(Data excerpts)
###
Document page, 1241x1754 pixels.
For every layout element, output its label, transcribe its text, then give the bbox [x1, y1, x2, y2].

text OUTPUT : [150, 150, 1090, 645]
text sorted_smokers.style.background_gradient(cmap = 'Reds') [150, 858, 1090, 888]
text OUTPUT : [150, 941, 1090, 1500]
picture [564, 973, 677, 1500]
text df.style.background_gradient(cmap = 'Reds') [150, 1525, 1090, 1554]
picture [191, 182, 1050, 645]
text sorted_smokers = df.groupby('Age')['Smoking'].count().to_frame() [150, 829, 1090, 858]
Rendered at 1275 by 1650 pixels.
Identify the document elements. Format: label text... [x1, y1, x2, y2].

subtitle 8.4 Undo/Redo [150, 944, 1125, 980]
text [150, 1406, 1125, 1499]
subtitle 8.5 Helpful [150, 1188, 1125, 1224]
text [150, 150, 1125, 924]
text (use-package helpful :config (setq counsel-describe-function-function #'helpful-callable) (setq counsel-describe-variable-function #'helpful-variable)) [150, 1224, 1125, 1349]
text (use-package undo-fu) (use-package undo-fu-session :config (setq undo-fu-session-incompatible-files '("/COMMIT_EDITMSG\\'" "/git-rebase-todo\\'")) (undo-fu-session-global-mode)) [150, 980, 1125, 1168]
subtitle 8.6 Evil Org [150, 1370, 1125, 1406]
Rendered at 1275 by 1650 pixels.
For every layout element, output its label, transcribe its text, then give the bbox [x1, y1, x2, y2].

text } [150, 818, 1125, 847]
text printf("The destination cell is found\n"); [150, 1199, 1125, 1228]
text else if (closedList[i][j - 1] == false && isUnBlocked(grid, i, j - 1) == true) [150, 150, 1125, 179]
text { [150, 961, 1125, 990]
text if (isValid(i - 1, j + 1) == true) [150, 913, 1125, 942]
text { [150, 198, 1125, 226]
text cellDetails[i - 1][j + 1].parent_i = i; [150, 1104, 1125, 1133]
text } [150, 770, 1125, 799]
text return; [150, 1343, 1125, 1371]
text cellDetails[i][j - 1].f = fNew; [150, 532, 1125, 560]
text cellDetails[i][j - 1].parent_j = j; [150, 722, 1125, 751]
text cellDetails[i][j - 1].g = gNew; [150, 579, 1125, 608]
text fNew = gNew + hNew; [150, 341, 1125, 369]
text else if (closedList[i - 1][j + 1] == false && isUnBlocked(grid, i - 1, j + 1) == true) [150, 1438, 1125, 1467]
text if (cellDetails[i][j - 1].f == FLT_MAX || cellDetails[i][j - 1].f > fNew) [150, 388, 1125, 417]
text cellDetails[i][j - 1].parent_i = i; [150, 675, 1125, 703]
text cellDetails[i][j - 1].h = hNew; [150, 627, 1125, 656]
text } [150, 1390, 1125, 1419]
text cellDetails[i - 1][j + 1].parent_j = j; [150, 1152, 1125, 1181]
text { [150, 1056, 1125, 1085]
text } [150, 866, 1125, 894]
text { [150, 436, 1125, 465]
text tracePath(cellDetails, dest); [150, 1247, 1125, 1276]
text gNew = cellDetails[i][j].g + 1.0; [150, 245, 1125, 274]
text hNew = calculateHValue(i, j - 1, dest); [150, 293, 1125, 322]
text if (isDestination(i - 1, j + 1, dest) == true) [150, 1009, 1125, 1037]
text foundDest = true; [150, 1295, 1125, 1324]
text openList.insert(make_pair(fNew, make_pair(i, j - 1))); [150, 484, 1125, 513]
###
§ WHAT THE TASK ASKS
Restate the data word for word, leaving nothing out.

§ SOLUTION FOR THIS TASK
Document page, 1241x1754 pixels.
For every layout element, output its label, transcribe its text, then give the bbox [x1, y1, x2, y2].

text OUTPUT : [150, 150, 1090, 645]
text sorted_smokers.style.background_gradient(cmap = 'Reds') [150, 858, 1090, 888]
text OUTPUT : [150, 941, 1090, 1500]
picture [564, 973, 677, 1500]
text df.style.background_gradient(cmap = 'Reds') [150, 1525, 1090, 1554]
picture [191, 182, 1050, 645]
text sorted_smokers = df.groupby('Age')['Smoking'].count().to_frame() [150, 829, 1090, 858]
Rendered at 1275 by 1650 pixels.
Identify the document elements. Format: label text... [x1, y1, x2, y2].

subtitle 8.4 Undo/Redo [150, 944, 1125, 980]
text [150, 1406, 1125, 1499]
subtitle 8.5 Helpful [150, 1188, 1125, 1224]
text [150, 150, 1125, 924]
text (use-package helpful :config (setq counsel-describe-function-function #'helpful-callable) (setq counsel-describe-variable-function #'helpful-variable)) [150, 1224, 1125, 1349]
text (use-package undo-fu) (use-package undo-fu-session :config (setq undo-fu-session-incompatible-files '("/COMMIT_EDITMSG\\'" "/git-rebase-todo\\'")) (undo-fu-session-global-mode)) [150, 980, 1125, 1168]
subtitle 8.6 Evil Org [150, 1370, 1125, 1406]
Rendered at 1275 by 1650 pixels.
For every layout element, output its label, transcribe its text, then give the bbox [x1, y1, x2, y2].

text } [150, 818, 1125, 847]
text printf("The destination cell is found\n"); [150, 1199, 1125, 1228]
text else if (closedList[i][j - 1] == false && isUnBlocked(grid, i, j - 1) == true) [150, 150, 1125, 179]
text { [150, 961, 1125, 990]
text if (isValid(i - 1, j + 1) == true) [150, 913, 1125, 942]
text { [150, 198, 1125, 226]
text cellDetails[i - 1][j + 1].parent_i = i; [150, 1104, 1125, 1133]
text } [150, 770, 1125, 799]
text return; [150, 1343, 1125, 1371]
text cellDetails[i][j - 1].f = fNew; [150, 532, 1125, 560]
text cellDetails[i][j - 1].parent_j = j; [150, 722, 1125, 751]
text cellDetails[i][j - 1].g = gNew; [150, 579, 1125, 608]
text fNew = gNew + hNew; [150, 341, 1125, 369]
text else if (closedList[i - 1][j + 1] == false && isUnBlocked(grid, i - 1, j + 1) == true) [150, 1438, 1125, 1467]
text if (cellDetails[i][j - 1].f == FLT_MAX || cellDetails[i][j - 1].f > fNew) [150, 388, 1125, 417]
text cellDetails[i][j - 1].parent_i = i; [150, 675, 1125, 703]
text cellDetails[i][j - 1].h = hNew; [150, 627, 1125, 656]
text } [150, 1390, 1125, 1419]
text cellDetails[i - 1][j + 1].parent_j = j; [150, 1152, 1125, 1181]
text { [150, 1056, 1125, 1085]
text } [150, 866, 1125, 894]
text { [150, 436, 1125, 465]
text tracePath(cellDetails, dest); [150, 1247, 1125, 1276]
text gNew = cellDetails[i][j].g + 1.0; [150, 245, 1125, 274]
text hNew = calculateHValue(i, j - 1, dest); [150, 293, 1125, 322]
text if (isDestination(i - 1, j + 1, dest) == true) [150, 1009, 1125, 1037]
text foundDest = true; [150, 1295, 1125, 1324]
text openList.insert(make_pair(fNew, make_pair(i, j - 1))); [150, 484, 1125, 513]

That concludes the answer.